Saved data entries
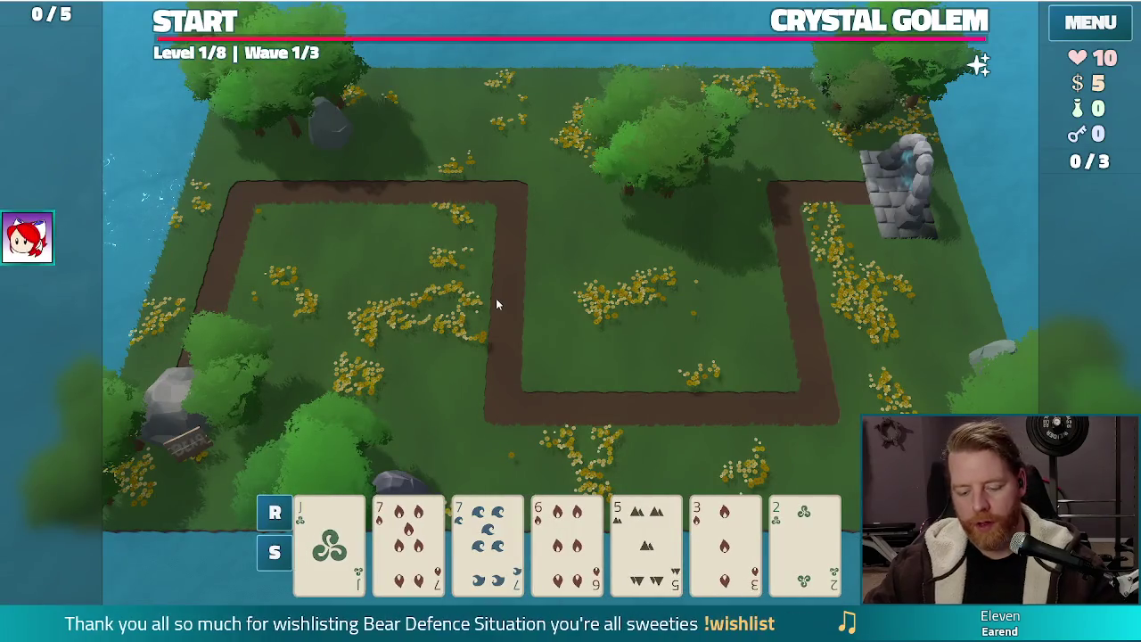
left_click(581, 411)
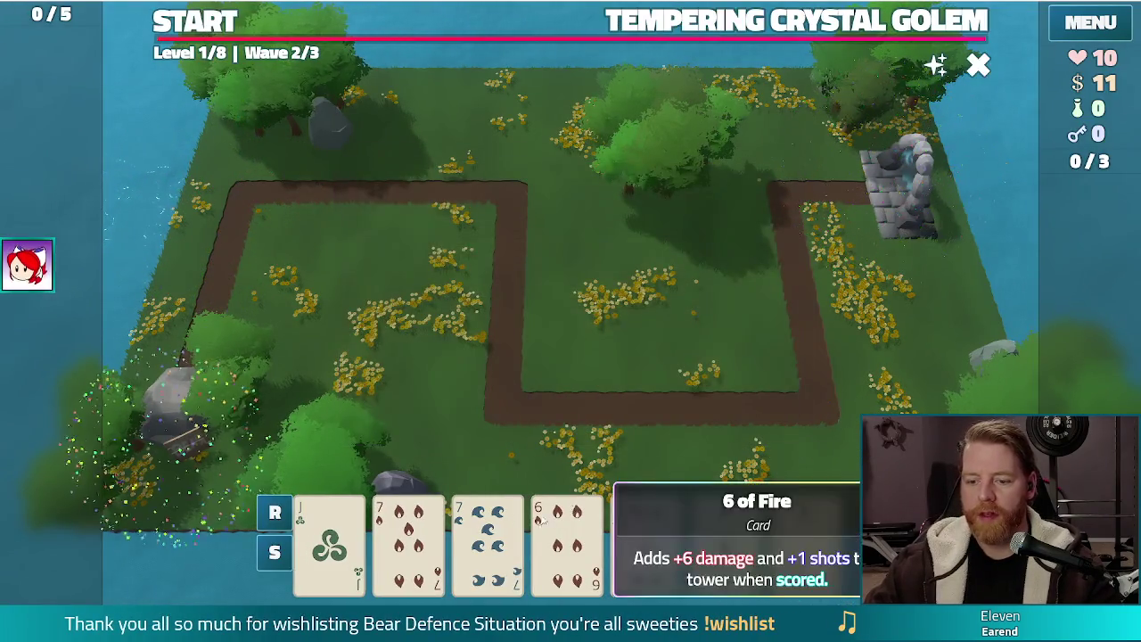
left_click(487, 544)
left_click(407, 543)
left_click(502, 446)
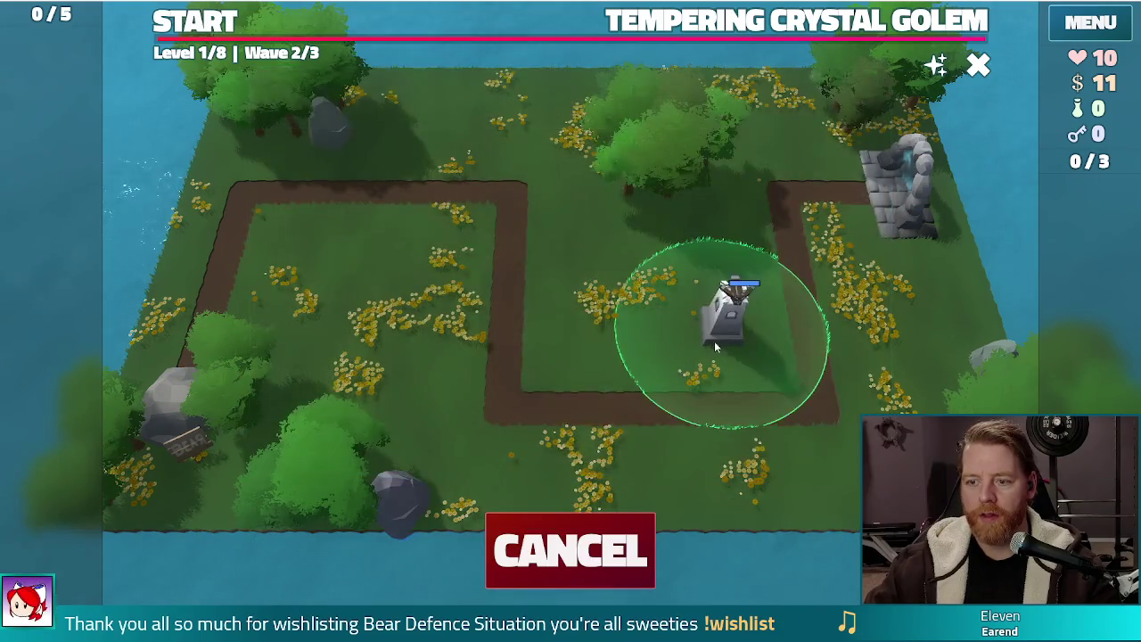
left_click(653, 367)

--- Assignment ---
Exactly as they appear, repeat the lines from the one containing "left_click(407, 543)" through the last line of the entries, counting both ends. Pictures stay out.

--- Solution below ---
left_click(407, 543)
left_click(502, 446)
left_click(653, 367)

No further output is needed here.